Господин градоправитель, слывущий самым хлебосольным человеком в городе, естественно не мог допустить, чтобы проверяющий из столицы, да ещё и племянник самого государя Императора, занимались исключительно служебными делами. А потому спешно организовал бал, привлекая самых наилучших чародеев, самых изысканных поваров и самых проворных слуг, дабы праздник получился великолепным и запомнился дорогим гостям. Естественно, гости тоже были приглашены самые наилучшие, весь цвет города, самые достойные да уважаемые. Был среди них и почтенный меценат и благодетель купец Омутов Михаил Осипович, последние месяцы сильно сдавший и почти не покидавший своей усадьбы. Сопровождала его, разумеется, верная супруга Анфиса, сохранившая стройность и гибкость фигуры, только вот волосы побелели, да на лицо безжалостное время наложило паутину морщин. Что поделать, время беспощадно к людям, даже всесильные Некроманты склоняются перед ним.

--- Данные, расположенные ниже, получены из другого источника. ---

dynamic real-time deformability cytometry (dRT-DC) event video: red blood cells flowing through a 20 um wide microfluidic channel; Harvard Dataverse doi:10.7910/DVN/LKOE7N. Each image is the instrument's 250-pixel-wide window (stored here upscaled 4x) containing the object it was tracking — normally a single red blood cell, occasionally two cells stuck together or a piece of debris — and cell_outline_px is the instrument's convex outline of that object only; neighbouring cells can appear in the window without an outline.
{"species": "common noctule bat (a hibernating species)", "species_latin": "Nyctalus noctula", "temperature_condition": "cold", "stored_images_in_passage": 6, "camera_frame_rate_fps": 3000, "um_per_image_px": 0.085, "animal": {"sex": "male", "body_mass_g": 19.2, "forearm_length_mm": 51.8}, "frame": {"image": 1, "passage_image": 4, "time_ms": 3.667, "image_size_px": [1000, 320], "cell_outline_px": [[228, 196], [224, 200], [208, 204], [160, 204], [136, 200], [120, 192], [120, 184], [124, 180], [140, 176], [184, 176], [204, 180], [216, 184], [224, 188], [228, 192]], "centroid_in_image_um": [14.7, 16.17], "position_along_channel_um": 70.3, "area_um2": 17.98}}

Михаил Николаевич, в силу своего женолюбия испытывающий сильную нужду в деньгах, кою даже финансирование, выделяемое Императором своему нерадивому племяннику, утолить не могло, естественно, возжелал знакомства с меценатом и его супругой. Градоправитель, для коего желания дорогих гостей были воистину законами, моментально подвёл Великого Князя к Анфисе, верным стражем стоящей у кресла, на коем расположился Михаил Осипович. После церемонии знакомства, прошедшей с провинциальной пышностью и великосветской любезностью, губернатор оставил Михаила Николаевича и чету Омутовых наедине, сославшись на обязанности, возлагаемые на гостеприимного хозяина.

- Какой у Вас прелестный медальон, - снисходительно-вежливым тоном заметил Великий Князь, разглядывая большой, в половину ладони медальон, висящий на шее у женщины наподобие монашеских вериг.

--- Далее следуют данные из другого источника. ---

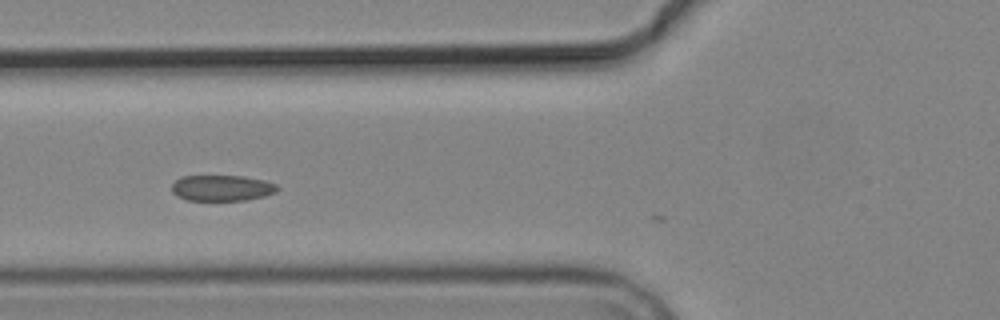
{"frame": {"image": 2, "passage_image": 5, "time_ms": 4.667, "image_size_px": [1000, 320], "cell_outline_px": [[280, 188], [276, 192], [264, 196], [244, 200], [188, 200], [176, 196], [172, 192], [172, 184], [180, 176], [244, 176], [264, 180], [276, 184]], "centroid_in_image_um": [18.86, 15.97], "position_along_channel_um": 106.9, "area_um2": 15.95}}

На медальоне неизвестным художником, может быть, самим Михаилом Осиповичем или его супругой, был написан портрет мальчика. Совсем маленького, не более шести лет, но при этом со строгим, совсем не детским выражением больших серых, точно лесные озёра, глаз. И смотрели эти очи прямо в душу, всё замечая, всё понимая, но при этом ничего не забывая. Михаил Николаевич нахмурился, потёр лоб, пытаясь вспомнить, где он уже видел подобный пронизывающий насквозь взгляд. Нет, не пронизывающий, беспристрастно-отражающий, точно ты в зеркало смотришься, перед коим лгать нет никакой возможности, да и необходимости тоже.

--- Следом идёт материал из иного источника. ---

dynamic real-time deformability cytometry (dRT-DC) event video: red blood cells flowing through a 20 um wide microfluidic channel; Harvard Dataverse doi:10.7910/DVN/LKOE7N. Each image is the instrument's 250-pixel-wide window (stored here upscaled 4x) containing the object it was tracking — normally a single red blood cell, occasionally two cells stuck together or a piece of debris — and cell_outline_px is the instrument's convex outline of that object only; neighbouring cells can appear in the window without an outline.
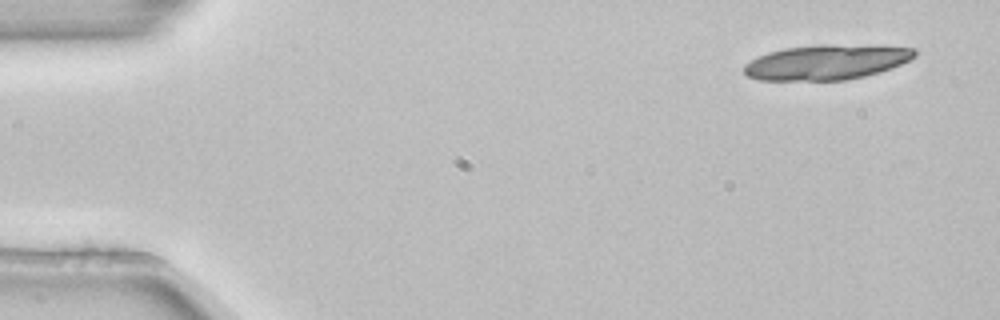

- Это портрет нашего сына, - со сдерживаемой скорбью ответила Анфиса, поправляя медальон и чуть поглаживая дрожащей рукой портрет, - он погиб… Его убили…

- Всеволод, - прохрипел Михаил Осипович, оттягивая душащий его воротник, - мой Всеволод, мой наследник…

- Тише, тише, дорогой, успокойся, доктор запретил тебе нервничать, - Анфиса захлопотала вокруг мужа точно наседка вокруг единственного хилого цыплёнка.

- Всеволод, - машинально повторил великий князь, и тут пред его мысленным взором предстал статный Зеркальщик с багровым шрамом на щеке. – Точно, Всеволод Алёнович, как же я мог забыть!

Анфиса чопорно поджала бледные губы:

- Михайлович. Нашего сына звали Всеволод Михайлович.

Михаил Николаевич подарил женщине одну из своих самых блистательных улыбок и промурлыкал, словно ласковый пушистый кот:

- Разумеется, Вы правы. Просто я вспомнил одного Зеркальщика, удивительно похожего на Вашего сына.

Будь Великий Князь более наблюдательным, он обязательно заметил бы, каким грозным огнём полыхнули глаза Анфисы, как её тонкие пальцы скрючились наподобие когтей, и как крепко вцепился её супруг в подлокотники кресла.

- Вы говорите, что видели Зеркальщика, похожего на нашего сына? – томно промурлыкала Анфиса, пристально глядя в глаза Великому Князю и применяя лёгкое чародейство, дурманящее разум и дающее волю языку. – И его тоже звали Всеволод?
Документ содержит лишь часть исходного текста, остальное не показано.